Clean Language vs. Engines of Enquiry
August 13th, 2006 Fred McVittie
A routine part of all language and conversation is metaphor. Most of the time these metaphors are covert and pass unnoticed in speech and other expressive channels. However, within the flow of speech, and particularly in the back and forth of dialogue, metaphors not only convey the content but also structure the shared edifice that houses the conversation. When a subconsciously agreed upon set of metaphors is used, a mutual conceptual framework is built for the dialogue to inhabit. Quite often though, conversation and discourse proceeds not only be mutually agreed upon consilience of metaphor, but by a process of constantly shifting metaphor usage, one replacing the other as it loses usefulness or when the conversation ’stalls’ through the exhaustion of a particular line of metaphorical enquiry. This procedural mixing of metaphors has been referred to as an ‘engine of enquiry’.

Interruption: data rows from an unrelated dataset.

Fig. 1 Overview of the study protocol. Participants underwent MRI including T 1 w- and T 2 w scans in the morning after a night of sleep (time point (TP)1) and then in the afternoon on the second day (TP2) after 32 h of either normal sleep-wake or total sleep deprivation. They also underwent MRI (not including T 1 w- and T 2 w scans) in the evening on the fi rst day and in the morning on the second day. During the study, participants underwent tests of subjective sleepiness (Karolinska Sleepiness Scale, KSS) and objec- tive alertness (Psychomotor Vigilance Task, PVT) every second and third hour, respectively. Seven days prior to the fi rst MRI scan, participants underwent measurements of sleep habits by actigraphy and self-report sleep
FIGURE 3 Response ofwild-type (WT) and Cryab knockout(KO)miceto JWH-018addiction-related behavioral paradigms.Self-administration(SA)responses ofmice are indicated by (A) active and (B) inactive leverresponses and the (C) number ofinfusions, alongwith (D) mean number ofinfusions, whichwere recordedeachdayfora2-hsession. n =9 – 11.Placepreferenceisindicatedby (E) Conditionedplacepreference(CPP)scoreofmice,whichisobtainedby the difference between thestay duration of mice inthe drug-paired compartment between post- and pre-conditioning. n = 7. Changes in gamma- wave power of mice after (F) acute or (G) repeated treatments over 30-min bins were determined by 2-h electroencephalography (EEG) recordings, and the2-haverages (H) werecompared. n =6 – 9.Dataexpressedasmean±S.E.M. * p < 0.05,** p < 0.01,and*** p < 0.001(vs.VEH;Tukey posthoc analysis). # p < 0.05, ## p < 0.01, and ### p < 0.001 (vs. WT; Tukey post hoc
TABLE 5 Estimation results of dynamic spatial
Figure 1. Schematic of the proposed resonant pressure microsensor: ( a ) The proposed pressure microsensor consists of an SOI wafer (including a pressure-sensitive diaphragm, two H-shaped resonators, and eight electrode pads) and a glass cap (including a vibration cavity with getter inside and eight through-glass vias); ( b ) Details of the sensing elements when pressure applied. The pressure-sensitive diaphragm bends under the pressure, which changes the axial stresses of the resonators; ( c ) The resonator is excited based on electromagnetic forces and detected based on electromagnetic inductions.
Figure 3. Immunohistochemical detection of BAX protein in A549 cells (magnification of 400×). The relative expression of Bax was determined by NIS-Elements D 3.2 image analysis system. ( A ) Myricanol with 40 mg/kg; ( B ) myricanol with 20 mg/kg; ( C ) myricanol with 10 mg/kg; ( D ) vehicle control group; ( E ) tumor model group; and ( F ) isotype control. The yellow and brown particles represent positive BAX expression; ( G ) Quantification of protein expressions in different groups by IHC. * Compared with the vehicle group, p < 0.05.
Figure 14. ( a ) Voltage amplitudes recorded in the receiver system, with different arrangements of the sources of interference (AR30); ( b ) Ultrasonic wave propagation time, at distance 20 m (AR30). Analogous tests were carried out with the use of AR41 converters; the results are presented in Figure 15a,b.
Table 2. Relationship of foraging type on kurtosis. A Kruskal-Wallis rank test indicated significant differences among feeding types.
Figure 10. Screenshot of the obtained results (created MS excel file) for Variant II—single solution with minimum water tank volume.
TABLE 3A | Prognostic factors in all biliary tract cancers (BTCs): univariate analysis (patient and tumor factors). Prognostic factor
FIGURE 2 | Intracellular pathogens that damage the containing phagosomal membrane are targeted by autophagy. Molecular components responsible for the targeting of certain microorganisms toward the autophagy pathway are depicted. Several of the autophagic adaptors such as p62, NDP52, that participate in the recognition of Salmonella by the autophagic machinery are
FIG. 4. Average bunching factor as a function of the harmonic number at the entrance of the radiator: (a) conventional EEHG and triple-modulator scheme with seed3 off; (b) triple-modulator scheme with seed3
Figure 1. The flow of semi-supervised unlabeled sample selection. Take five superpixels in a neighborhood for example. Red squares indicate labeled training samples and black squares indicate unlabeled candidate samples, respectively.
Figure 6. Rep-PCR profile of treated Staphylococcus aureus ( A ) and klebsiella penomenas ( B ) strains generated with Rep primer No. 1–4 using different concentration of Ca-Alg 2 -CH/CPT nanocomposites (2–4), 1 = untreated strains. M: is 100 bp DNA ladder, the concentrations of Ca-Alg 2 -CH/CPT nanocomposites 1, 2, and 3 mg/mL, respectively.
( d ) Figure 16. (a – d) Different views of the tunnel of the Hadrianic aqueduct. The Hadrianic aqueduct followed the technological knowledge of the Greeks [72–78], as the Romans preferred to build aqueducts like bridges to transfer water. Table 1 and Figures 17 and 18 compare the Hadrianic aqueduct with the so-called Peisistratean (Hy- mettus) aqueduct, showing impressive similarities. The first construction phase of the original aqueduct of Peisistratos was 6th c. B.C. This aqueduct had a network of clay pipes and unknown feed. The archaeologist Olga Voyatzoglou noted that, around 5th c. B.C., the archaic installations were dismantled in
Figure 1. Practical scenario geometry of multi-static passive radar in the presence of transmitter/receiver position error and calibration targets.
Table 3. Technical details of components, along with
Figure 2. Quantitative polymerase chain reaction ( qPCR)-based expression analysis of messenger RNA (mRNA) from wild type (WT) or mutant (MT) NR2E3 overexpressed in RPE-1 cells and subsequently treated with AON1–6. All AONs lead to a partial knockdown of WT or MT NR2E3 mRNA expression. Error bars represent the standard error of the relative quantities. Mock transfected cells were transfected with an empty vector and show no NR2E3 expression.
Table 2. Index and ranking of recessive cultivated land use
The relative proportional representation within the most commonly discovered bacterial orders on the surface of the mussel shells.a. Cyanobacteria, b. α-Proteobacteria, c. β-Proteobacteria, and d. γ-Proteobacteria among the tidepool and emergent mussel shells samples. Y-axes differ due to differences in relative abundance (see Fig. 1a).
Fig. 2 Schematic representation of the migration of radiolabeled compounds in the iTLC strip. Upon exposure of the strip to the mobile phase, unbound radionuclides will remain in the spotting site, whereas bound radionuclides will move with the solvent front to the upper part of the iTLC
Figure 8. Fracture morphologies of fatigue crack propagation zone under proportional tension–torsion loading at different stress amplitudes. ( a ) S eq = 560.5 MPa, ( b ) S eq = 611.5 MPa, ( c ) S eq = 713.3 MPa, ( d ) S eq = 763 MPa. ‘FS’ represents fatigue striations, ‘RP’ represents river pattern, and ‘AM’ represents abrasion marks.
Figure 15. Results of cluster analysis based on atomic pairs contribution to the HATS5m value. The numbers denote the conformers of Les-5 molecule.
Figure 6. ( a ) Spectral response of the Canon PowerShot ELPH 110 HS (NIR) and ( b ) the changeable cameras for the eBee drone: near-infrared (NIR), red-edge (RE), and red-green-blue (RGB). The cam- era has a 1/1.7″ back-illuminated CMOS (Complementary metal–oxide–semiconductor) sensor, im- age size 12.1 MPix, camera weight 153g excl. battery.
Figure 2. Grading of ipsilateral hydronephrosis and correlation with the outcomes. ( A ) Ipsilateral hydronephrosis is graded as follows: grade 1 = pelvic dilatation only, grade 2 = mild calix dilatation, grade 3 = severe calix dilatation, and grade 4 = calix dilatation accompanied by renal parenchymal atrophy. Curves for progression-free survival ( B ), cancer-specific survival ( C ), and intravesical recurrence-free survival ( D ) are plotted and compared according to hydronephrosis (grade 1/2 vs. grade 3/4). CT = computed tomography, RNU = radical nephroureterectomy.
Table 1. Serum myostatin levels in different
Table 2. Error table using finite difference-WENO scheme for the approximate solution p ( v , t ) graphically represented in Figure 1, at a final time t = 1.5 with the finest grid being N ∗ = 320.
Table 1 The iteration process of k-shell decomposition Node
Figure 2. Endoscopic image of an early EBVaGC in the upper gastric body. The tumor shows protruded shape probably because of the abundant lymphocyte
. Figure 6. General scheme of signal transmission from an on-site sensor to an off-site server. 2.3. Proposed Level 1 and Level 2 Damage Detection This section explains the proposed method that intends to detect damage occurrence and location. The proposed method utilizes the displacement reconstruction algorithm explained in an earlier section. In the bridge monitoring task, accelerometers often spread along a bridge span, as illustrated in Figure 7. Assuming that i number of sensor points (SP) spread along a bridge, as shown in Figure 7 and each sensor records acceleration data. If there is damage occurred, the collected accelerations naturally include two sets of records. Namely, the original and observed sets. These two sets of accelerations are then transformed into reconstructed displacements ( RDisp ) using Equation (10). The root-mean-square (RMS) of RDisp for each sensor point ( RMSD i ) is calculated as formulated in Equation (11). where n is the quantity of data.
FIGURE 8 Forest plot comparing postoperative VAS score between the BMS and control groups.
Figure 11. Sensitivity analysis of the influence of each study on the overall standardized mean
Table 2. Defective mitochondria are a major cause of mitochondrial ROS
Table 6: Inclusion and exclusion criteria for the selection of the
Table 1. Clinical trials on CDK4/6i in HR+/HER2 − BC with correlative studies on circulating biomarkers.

In some, very particular, situations, e.g. therapeutic, exploratory etc. this communal exchange of metaphor, whether shared or mixed, is inappropriate. It is sometimes necessary to allow an individual to explore their own ideosyncratic use of metaphor and build/explore their edifice alone. The techniques of clean language originally conceived by David Grove, and developed by Lawley and Tompkins, lends itself to the facilitation of just such individual conceptual discovery.